001a_nn_basics.ipynb discussion

stas · September 12, 2018, 3:34am

First, thank you - it’s a very good beginner notebook to follow (especially after reading the blitz pytorch tutorial).

I have a question about it. currently dev_nb/001a_nn_basics.ipynb says:

A Dataset can be anything that has a __len__ function (called by Python’s standard len function) and a way of indexing into it.

However, pytorch docs say:

[...]All subclasses should override
``__len__``, that provides the size of the dataset, and ``__getitem__``,
supporting integer indexing in range from 0 to len(self) exclusive.

i.e. not just ‘a way’ but it needs to be __getitem__? or is there another way?

radek · September 12, 2018, 9:45am

It needs to be the __getitem__ as this is what allows doing this: train_dataset[idx] where idx belongs to [0, len(train_dataset)).

This is what the dataloaders expect.
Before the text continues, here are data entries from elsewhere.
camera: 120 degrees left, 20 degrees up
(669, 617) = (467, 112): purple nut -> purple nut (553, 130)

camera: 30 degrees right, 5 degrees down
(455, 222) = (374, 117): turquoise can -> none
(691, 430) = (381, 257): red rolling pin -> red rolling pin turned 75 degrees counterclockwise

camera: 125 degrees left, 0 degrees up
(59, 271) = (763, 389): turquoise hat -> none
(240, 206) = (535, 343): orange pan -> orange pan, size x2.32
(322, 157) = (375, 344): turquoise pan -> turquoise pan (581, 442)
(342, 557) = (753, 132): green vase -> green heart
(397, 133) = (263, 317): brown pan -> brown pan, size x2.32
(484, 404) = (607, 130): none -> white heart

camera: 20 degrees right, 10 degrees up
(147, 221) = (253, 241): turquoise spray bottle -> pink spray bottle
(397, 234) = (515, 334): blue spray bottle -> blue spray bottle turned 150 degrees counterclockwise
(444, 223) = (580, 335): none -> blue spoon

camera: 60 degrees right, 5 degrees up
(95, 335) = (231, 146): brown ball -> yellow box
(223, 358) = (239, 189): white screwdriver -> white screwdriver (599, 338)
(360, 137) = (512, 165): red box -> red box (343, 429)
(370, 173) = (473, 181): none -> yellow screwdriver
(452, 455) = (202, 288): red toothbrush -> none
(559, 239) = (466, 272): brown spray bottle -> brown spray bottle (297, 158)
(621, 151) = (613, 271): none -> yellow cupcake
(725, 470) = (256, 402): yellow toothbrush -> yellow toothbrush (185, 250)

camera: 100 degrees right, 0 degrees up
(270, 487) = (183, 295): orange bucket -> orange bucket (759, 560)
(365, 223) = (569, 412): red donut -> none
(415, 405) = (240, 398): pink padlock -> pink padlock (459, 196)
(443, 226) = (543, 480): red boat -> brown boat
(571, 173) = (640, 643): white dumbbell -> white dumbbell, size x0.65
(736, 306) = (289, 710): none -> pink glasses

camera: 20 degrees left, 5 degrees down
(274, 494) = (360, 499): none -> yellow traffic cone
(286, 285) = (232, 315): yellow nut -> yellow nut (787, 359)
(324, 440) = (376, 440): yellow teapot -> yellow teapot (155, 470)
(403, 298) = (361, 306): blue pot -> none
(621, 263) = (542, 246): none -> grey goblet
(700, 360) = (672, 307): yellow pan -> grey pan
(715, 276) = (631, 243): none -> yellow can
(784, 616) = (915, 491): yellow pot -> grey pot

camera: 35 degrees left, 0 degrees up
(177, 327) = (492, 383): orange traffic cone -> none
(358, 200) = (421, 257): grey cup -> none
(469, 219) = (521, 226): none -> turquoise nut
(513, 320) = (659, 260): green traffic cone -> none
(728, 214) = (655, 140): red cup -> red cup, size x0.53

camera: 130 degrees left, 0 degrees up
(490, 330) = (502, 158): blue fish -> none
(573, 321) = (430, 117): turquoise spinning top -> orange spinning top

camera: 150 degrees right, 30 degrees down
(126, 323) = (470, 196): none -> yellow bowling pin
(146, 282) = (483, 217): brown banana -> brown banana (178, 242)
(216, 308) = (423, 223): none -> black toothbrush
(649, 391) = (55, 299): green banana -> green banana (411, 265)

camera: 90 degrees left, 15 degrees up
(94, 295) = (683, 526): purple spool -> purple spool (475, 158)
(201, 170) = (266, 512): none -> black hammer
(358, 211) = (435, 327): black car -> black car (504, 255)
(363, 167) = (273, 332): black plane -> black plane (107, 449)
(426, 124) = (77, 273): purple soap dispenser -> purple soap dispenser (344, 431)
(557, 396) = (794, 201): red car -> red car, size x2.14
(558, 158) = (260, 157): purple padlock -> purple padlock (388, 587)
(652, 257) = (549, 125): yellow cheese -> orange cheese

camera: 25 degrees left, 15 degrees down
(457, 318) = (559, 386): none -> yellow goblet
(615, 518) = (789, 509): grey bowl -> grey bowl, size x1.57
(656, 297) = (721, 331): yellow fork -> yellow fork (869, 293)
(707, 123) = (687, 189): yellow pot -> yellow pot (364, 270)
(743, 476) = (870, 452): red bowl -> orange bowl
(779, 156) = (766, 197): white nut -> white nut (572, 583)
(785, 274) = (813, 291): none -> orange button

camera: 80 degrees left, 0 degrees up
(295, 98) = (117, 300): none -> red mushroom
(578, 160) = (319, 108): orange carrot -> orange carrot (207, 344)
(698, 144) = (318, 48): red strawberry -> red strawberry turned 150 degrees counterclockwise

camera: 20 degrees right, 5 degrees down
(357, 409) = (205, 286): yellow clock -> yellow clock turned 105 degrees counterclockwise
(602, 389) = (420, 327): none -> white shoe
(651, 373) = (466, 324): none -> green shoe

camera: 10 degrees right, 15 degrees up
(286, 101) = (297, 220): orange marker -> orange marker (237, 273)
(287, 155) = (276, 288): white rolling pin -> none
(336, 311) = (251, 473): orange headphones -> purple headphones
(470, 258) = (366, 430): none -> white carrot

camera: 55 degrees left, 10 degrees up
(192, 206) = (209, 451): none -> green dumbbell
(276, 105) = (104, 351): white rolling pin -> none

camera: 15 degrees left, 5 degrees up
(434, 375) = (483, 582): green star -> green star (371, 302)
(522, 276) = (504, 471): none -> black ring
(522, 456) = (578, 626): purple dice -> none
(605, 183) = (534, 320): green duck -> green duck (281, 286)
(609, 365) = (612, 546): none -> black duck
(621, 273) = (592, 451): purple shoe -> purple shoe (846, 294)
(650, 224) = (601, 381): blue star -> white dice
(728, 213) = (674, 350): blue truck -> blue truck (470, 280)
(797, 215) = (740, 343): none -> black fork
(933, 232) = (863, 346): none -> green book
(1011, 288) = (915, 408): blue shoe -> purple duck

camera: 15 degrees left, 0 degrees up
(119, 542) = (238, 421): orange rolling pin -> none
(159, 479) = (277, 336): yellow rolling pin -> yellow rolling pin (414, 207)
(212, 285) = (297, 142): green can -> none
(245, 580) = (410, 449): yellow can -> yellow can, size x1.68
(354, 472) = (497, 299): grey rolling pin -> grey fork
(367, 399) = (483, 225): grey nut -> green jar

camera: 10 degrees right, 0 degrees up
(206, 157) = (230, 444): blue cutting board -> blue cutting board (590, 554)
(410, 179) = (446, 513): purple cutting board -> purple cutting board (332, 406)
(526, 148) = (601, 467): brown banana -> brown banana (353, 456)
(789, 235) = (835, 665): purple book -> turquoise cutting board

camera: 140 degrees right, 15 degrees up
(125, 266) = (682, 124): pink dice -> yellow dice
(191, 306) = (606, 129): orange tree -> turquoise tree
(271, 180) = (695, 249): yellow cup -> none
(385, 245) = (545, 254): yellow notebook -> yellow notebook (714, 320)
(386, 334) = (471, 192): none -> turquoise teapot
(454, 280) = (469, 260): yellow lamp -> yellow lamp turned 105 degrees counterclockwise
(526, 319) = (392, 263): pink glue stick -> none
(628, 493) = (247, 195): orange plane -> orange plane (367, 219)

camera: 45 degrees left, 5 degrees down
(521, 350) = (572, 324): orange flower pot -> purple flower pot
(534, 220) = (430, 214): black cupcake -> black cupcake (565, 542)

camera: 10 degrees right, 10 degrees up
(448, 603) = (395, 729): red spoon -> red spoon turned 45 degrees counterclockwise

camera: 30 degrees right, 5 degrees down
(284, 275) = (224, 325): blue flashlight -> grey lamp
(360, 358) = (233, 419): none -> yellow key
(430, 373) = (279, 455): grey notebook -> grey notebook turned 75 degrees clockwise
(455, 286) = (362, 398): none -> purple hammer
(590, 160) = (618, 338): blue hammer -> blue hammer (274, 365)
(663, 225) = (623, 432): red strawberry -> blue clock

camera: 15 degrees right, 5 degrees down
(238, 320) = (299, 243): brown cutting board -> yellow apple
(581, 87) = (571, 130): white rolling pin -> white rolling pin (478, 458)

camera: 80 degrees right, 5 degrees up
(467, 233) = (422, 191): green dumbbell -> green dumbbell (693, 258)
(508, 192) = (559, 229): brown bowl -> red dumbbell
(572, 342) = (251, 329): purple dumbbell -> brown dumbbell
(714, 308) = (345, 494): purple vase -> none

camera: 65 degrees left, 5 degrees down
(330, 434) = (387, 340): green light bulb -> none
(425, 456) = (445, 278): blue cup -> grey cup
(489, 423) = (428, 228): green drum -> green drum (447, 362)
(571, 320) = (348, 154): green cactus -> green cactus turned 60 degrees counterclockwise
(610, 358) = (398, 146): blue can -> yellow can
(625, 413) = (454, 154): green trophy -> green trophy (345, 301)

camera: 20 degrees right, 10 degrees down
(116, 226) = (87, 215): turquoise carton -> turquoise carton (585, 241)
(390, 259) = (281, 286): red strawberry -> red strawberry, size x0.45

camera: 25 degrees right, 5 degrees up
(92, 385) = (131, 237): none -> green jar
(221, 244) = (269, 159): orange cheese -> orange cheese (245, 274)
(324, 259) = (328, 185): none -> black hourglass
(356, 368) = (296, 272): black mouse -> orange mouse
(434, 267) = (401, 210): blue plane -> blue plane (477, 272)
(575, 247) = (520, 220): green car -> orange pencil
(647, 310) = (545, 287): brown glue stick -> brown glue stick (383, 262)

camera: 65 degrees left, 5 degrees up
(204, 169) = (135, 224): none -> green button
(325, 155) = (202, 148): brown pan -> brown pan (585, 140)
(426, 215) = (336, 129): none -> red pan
With custom dataloaders one could handle this in some other way, but this seems to be a nice convention.

gokkulnath · September 12, 2018, 10:00am

You are right. In 001b_fit.ipynb

class DatasetTfm(Dataset):
ds: Dataset
tfm: Callable = None

def __len__(self): return len(self.ds)

def __getitem__(self,idx):
    x,y = self.ds[idx]
    if self.tfm is not None: x = self.tfm(x)
    return x,y

__getitem__ here tries to retrieve a sample from the dataset given its index.

P.S: I like the idea of having threads for each 00X series of notebooks. It will help to have more organized discussion

stas · September 12, 2018, 5:56pm

Thank you for the confirmation, @radek and @gokkulnath. I updated the prose to indicate that.